Sex, Sexuality and Gender
Unemployment (lack of aspiration, hopelessness)

Identified Issues Facing Young People

The first area the group felt was causing concern in the Welsh context right now was ‘self-harm’ or as it has now been classified, ‘non-suicidal self-injury’.  Matt Lewis, a former secondary school teacher and now working for Scripture Union Cymru, drew attention to the fact that this issue had become more and more prominent over recent years.  The Lancet Psychiatry Journal recorded that incidents of NSSI had risen significantly since 2000 and had almost trebled since 2014.   Their report suggested that 1 in 5 young people had self-harmed in the last twelve months.  The Lancet reported figures rising from 4.2% of 16 to 24-year olds in 2000 to 19.7% by 2019.  In the article, Prof Louis Appleby of Manchester University stated, “An increase in the prevalence of using self-harm to cope with emotional stress could have serious long-term implications.”  Matt suggested he was spending considerable time in schools speaking on this issue, as were many of the other groups represented. 
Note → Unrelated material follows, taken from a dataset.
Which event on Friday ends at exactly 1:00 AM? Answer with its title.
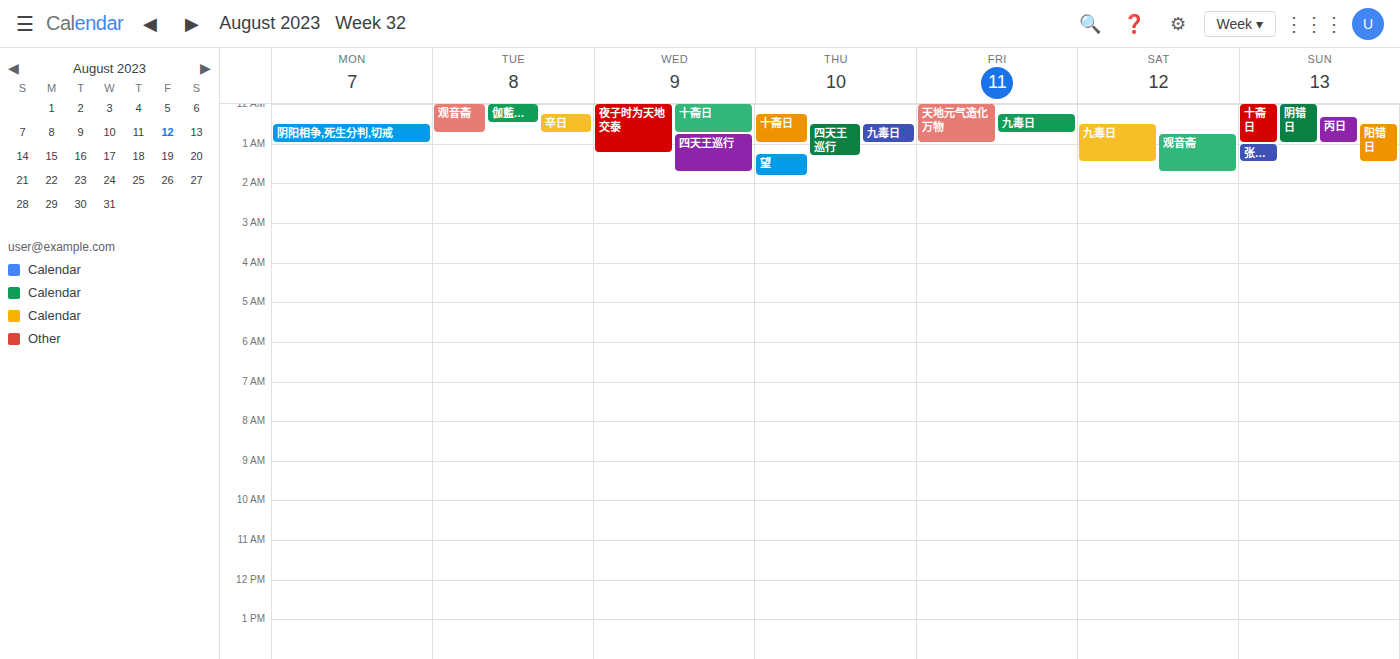
"天地元气造化万物"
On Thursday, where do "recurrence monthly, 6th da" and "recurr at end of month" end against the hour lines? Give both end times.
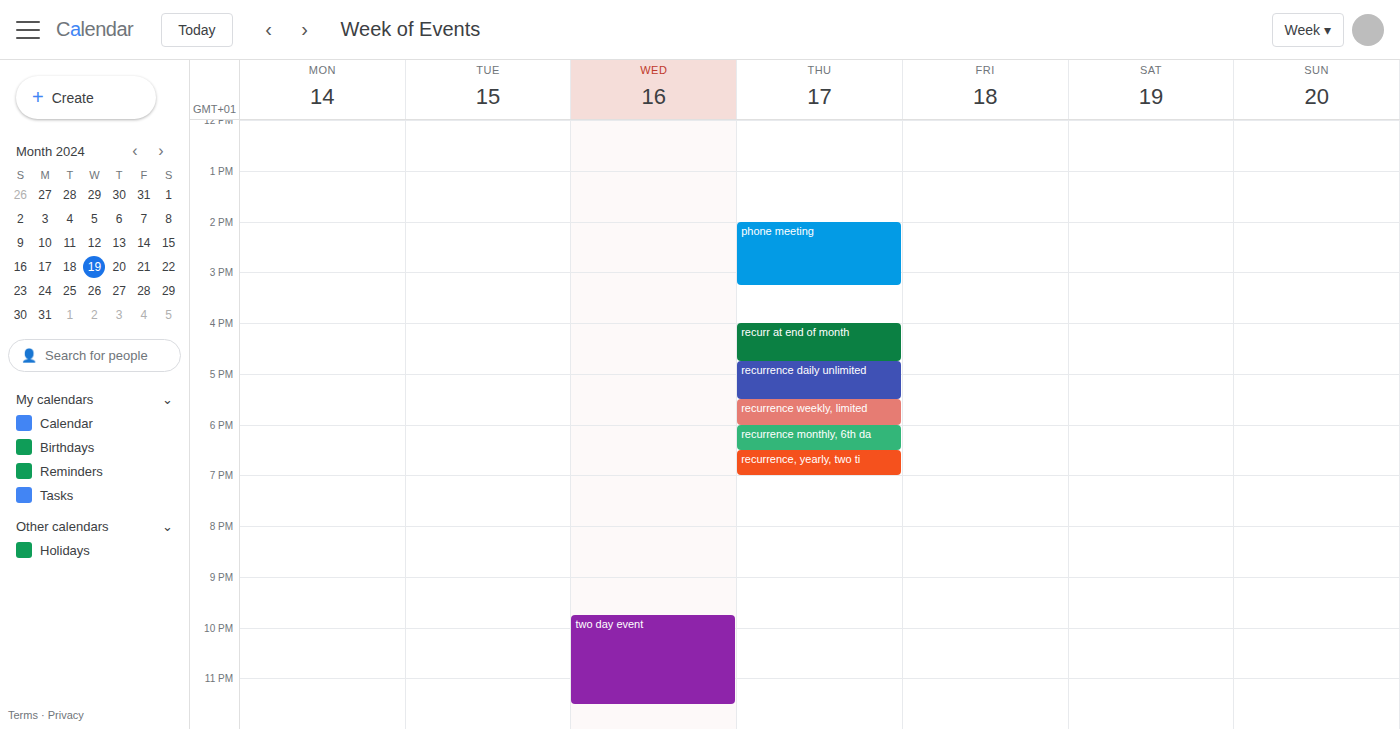
"recurrence monthly, 6th da": 18:30, halfway between the 18:00 and 19:00 lines. "recurr at end of month": 16:45, neither: three quarters of the way from the 16:00 line to the 17:00 line.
While continuing to fully acknowledge that all the issues were serious, the second area that the group felt they were constantly confronting at present was ‘sexting’.  The NSPCC define ‘sexting’ as, “when someone shares sexual, naked or semi-naked images or videos of themselves or others or sends sexually explicit messages.”[26]  It usually involves young people taking naked photos of themselves and sending them to others without recognising that the images are likely to be distributed widely.  Possibly the most concerning aspect of this is Shunita Barry’s (Message Wales) observation that this is now a significant issue for under 12s – it has become something that primary schools are having to deal with, although Sunita Barry observed that it is the additional mix of peer pressure, low self-esteem and bullying that contributes to making 13 and 14 year olds the most vulnerable group to sexting.  It is illegal to possess or show naked or semi naked pictures of under 18s, even it is a picture of themselves[27].  Most of the organisations present had been part of initiatives into local schools to address this issue. 

The BIG Question

Of course, there is a relationship between the responses to the “big question” and the issues listed above.  The response to the “big question” has got to in some way address the issues.   But using the data collection already described, the responses to the question, “Given unlimited resources what would you do” produced pages and pages of results, but the overwhelmingly clear top five were: 

  1. Hire youth / school workers/evangelists/pastors – let’s get more key people on the ground with a brief to equip and empower others.
  2. Establish a Youth Worker Network for encouragement and support that transcends denominations and focuses on the goal of seeing young people encounter Jesus.
  3. Develop high impact evangelistic events (bus ministry, concerts, football cage, etc) that places youth ministry in the heart of our communities.
  4. Rethink our use of buildings.  Creating youth/family centres etc.
  5. Invest in Training.  Base level training and continuing professional development.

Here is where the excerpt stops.